The algorithm used is the alternating direction method of multipliers (ADMM). This method reaches moderate accuracy very quickly, but often requires some tuning, which may need to be done by hand. This package is therefore best used by someone looking to solve a family of similar optimization problems with excellent performance, even when the function g_i is very complicated.

Authors

This package and PiecewiseQuadratics.jl were originally developed by Nicholas Moehle, Ellis Brown, and Mykel Kochenderfer at BlackRock AI Labs. They were developed to produce the results in the following paper: arXiv:2103.05455.

Contents

Installation

Use Julia's builtin package manager Pkg to install. From a Julia REPL:

] add SeparableOptimization

Example

Let's use SeparableOptimization to solve an example problem.

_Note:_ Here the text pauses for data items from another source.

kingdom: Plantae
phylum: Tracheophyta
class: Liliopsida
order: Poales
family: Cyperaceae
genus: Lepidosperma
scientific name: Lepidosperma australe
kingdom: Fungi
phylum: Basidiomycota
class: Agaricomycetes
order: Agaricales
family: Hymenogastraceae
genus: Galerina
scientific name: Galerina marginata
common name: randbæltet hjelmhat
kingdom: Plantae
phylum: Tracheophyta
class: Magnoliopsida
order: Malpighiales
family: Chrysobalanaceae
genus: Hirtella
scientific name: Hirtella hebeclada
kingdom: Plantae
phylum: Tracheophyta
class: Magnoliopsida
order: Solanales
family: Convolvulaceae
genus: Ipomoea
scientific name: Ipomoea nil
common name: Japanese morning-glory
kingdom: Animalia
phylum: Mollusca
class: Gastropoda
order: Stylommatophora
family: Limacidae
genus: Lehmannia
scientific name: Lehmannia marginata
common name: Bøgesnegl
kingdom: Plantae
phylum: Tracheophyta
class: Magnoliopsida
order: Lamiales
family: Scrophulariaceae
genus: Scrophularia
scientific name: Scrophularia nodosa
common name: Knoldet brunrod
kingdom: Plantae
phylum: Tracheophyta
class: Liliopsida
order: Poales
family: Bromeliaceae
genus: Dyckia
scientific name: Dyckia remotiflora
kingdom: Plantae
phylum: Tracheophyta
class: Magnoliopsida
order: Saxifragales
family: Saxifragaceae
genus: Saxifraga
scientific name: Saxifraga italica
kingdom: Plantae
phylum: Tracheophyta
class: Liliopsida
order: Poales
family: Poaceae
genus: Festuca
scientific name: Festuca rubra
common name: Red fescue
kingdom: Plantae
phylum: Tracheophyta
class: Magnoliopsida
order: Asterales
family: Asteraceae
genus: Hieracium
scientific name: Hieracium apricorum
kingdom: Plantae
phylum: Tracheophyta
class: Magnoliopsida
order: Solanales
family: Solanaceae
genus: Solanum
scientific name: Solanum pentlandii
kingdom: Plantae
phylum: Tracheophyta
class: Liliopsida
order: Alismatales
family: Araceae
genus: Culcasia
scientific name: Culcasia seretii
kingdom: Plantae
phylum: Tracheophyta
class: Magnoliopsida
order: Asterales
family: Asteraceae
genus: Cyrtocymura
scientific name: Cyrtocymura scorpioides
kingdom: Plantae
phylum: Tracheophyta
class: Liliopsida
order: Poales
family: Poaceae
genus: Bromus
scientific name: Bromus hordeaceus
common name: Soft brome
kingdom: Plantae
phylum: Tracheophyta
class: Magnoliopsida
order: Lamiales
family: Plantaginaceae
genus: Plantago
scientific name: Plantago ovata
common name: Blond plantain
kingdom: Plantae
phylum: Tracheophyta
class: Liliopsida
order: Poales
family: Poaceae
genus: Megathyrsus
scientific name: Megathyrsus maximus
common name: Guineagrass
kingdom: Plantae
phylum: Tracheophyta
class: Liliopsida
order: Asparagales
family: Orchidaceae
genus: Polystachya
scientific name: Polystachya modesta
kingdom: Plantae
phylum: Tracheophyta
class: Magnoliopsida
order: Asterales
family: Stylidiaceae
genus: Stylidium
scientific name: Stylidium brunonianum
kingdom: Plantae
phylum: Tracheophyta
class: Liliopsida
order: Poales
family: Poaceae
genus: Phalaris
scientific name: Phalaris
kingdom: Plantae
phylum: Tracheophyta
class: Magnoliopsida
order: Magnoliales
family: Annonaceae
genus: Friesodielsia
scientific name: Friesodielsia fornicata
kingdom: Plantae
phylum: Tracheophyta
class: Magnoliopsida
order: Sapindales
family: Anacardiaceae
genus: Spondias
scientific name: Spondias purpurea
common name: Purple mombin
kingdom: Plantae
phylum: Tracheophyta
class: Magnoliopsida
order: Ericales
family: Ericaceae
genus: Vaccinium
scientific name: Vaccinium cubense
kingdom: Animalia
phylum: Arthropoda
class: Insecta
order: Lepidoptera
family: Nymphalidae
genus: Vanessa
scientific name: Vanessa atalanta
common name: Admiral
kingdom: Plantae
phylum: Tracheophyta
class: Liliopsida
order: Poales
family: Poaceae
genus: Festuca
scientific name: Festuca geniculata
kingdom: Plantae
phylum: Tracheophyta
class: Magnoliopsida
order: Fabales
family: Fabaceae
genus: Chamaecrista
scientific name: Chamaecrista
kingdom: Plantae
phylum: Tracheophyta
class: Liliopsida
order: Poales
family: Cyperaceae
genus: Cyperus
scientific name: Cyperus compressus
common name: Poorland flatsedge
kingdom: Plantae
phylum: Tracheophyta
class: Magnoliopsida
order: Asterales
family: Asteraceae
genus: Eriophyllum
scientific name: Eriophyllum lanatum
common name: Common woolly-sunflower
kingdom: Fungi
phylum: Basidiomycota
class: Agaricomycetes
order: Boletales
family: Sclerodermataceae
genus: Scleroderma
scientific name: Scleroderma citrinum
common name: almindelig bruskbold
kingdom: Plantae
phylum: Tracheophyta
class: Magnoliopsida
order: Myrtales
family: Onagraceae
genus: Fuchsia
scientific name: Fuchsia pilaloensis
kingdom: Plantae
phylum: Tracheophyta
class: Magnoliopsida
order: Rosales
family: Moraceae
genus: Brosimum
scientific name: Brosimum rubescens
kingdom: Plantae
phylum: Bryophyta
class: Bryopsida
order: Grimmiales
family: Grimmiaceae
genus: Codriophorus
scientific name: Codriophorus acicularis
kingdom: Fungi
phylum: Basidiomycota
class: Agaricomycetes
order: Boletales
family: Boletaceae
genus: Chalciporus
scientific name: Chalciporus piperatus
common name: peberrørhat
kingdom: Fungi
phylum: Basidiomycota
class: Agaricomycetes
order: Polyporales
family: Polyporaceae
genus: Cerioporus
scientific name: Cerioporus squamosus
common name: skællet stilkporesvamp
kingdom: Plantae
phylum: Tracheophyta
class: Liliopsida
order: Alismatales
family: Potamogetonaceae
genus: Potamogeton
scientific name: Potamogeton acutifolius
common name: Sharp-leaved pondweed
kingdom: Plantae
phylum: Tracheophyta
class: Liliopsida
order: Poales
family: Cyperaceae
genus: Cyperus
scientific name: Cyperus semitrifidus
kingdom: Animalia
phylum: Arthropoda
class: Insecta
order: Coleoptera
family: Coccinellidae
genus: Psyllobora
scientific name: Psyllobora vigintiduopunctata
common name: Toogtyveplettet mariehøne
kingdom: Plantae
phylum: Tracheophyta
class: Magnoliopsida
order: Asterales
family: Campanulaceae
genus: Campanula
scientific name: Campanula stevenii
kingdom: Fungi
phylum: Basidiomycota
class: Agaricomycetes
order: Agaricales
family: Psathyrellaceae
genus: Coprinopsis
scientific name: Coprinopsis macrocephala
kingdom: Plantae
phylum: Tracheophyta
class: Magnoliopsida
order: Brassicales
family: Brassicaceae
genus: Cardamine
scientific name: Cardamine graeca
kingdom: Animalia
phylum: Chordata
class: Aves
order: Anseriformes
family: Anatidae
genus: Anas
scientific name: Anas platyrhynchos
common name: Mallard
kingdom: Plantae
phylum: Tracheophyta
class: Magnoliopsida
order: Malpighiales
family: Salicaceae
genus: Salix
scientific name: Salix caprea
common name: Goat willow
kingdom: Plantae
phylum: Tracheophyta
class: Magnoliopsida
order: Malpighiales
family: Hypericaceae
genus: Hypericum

using SeparableOptimization
using PiecewiseQuadratics
using LinearAlgebra

n = 4 # num features
m = 2 # num constraints

# construct problem data (ensuring the problem is feasible)
x0 = rand(n)
A = rand(m, n)
b = A * x0
X = rand(n,n)
P = X'X  # ensure P is positive definite
@assert isposdef(P)
q = rand(n)

# x1 has to be in union([-1, 2], [2.5, 3.5]) and has a quadratic penalty if
# it lies in [-1, 2] and a linear penalty if it lies in [2.5, 3.5]
g1 = PiecewiseQuadratic([BoundedQuadratic(-1, 2, 1, 0, 0),
                        BoundedQuadratic(2.5, 3.5, 0, 1, 0)])
# x2 has to be between -20 and 10
g2 = indicator(-20, 10)

# x3 has to be between -5 and 10
g3 = indicator(-5, 10)

# x4 has to be exactly 1.2318
g4 = indicator(1.2318, 1.2318);

g = [g1,g2,g3,g4]

# solve
params = AdmmParams(P, q, A, b, g)
settings = Settings(; ρ=ones(m), σ=ones(n), compute_stats=true)

vars, stats = optimize(params, settings)

print("optimal x: ", vars.x)
print("final obj: ", stats.obj[stats.iters])
print("final res: ", stats.res[stats.iters])

For more examples, see test/test_examples.jl.

Contribute

Pull requests are welcome. For major changes, please open an issue first to discuss what you would like to change.

Please make sure to update tests as appropriate. See CONTRIBUTING.md for more detail.